1990 Mercedes-Benz 190 E 2.5-16 Evolution II
Sold For $220,000Inclusive of applicable buyer's fee.
- The first Evo II offered publicly in North America
- One of 502 Cosworth-powered homologation specials
- One of the most successful DTM race cars, winning the title three years running
- 5,000 original kilometers; collector owned in Japan for two decades, never raced
- DTM upgrades, including Motec ECU and OZ DTM-specification wheels
235 bhp, 2,463 cc Cosworth DOHC inline four-cylinder engine, five-speed manual transmission, independent front suspension with lower control arms, independent five-link rear suspension, and four-wheel hydraulic disc brakes. Wheelbase: 104.9 in.
Of the cars homologated for the German Touring Car Championship (DTM) in the late 1980s, BMW’s M3 is credited for some of the Motorsports Division’s finest work. However, BMW’s fiercest competitor also produced its own incredible homologation special. That car is the Mercedes-Benz 190 E 2.3-16 Cosworth.
The partnership between famed engineering firm Cosworth and Mercedes-Benz began as a project to compete in Group B with the 190 E. However, the domination of the all-wheel-drive Audi Quattro quickly put the project on hold.
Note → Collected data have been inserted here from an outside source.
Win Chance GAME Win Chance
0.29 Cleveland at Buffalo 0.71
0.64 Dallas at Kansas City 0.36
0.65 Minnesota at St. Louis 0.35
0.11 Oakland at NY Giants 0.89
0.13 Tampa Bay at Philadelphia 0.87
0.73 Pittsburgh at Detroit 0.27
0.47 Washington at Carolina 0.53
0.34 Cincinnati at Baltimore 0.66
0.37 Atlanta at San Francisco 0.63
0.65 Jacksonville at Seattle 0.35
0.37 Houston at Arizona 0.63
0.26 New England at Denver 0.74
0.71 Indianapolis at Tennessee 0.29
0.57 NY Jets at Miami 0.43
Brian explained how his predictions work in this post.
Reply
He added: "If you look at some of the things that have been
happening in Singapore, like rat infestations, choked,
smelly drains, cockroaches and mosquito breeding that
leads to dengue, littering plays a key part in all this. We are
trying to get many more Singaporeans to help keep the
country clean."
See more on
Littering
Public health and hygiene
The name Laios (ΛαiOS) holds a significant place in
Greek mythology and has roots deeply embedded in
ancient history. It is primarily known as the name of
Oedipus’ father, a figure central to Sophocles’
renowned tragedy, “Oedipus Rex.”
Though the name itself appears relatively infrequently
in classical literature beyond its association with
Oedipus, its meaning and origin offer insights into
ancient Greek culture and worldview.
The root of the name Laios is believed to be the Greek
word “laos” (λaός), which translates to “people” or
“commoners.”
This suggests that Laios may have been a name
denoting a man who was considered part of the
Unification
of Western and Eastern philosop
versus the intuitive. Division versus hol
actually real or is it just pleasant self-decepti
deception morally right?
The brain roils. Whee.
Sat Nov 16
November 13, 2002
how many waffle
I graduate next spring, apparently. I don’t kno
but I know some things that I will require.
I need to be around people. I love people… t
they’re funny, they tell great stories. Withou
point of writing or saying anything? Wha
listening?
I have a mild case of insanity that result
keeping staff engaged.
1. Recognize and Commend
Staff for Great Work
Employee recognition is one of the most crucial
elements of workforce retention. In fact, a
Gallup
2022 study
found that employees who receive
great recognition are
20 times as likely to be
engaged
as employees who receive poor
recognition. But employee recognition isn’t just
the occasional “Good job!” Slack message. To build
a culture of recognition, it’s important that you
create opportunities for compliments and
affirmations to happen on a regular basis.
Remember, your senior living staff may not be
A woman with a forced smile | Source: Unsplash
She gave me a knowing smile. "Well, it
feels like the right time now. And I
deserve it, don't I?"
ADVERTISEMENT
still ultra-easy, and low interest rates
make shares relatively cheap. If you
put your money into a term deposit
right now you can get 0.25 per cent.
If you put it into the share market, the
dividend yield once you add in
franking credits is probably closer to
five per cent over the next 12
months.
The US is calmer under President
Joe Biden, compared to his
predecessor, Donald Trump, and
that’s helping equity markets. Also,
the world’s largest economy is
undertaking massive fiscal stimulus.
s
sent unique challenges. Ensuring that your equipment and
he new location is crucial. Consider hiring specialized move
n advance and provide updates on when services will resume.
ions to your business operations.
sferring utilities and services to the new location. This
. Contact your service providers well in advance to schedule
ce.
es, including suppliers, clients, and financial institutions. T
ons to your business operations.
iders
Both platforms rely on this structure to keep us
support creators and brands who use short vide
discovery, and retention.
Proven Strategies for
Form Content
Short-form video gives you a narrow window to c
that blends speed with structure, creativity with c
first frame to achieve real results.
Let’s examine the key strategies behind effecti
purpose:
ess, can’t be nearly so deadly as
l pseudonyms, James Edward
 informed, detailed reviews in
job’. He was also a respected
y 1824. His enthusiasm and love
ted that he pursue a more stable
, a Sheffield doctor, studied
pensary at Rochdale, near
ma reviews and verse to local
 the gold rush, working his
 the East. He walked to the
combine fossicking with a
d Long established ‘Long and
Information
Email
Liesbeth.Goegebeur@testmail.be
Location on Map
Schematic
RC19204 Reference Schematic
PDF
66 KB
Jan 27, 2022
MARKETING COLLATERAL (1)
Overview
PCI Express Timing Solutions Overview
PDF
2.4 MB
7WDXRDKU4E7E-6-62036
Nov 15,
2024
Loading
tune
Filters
Mercedes-Benz shifted focus toward touring car racing. The W201 chassis was beefed up with larger anti-roll bars, harder bushings, limited-slip differential, quicker dampers, and a faster steering ratio. Additionally, Getrag provided the five-speed dogleg gearbox to ensure fast and easy gear selection. Cosworth took the standard M104 2.3-liter 8-valve engine and fitted a light alloy cylinder head along with dual-overhead cams and four valves per cylinder. Continued development on the car resulted in an increase in engine displacement to 2.5 liters in 1988 and the Evolution variants of the 190 Cosworth.
The initial Evo model overhauled the platform into a thoroughbred racer by installing a tuned version of the 2.5-liter motor. A higher rev limiter, 3.27:1 axle ratio, larger brakes, and better tires meant that the Evolution accelerated and stopped better than any 190 E. Further enhancements included wider front and rear tracks, stiffer adjustable suspension, and revised bodywork. For the Evo II model, Mercedes-Benz refined the developments of the Evo I. Again, the engineers managed to squeeze out more power to an impressive 235 horsepower. Brembo four-piston calipers were in charge of bringing the car to a rest. The true highlight of the Evo II is the aero kit that features a towering rear spoiler, imposing fender flairs, and an even more aggressive front splitter.
The W201 chassis had finally reached the peak of success in 1992 when the Evo II took the overall victory in the 1992 DTM championship.
While the phrase “race car for the road” rarely finds itself attached to cars befitting of the expression, this Evo II is a rare exception. The previous owner, finding the car not quite hardcore enough, upgraded a number of components from the DTM racers in order to increase the car’s overall performance. Racing exhaust manifold, full exhaust, intake manifold, custom header tank, individual throttle bodies, larger injectors, lightweight aluminum pulley, fuel cell system, and a Motec engine management system encompass the drivetrain upgrades. Additionally, chassis bracing, Brembo Monobloc brakes, larger suspension links, and DTM-specification OZ wheels keep the car planted through the turns.
With only 5,000 kilometers, this exceptional 190 E 2.5-16 stands as a unique and well cared for example of an already rare machine. As the first Evo II offered publically in North America, it is a must-have for any serious Mercedes-Benz and modern sports car collector.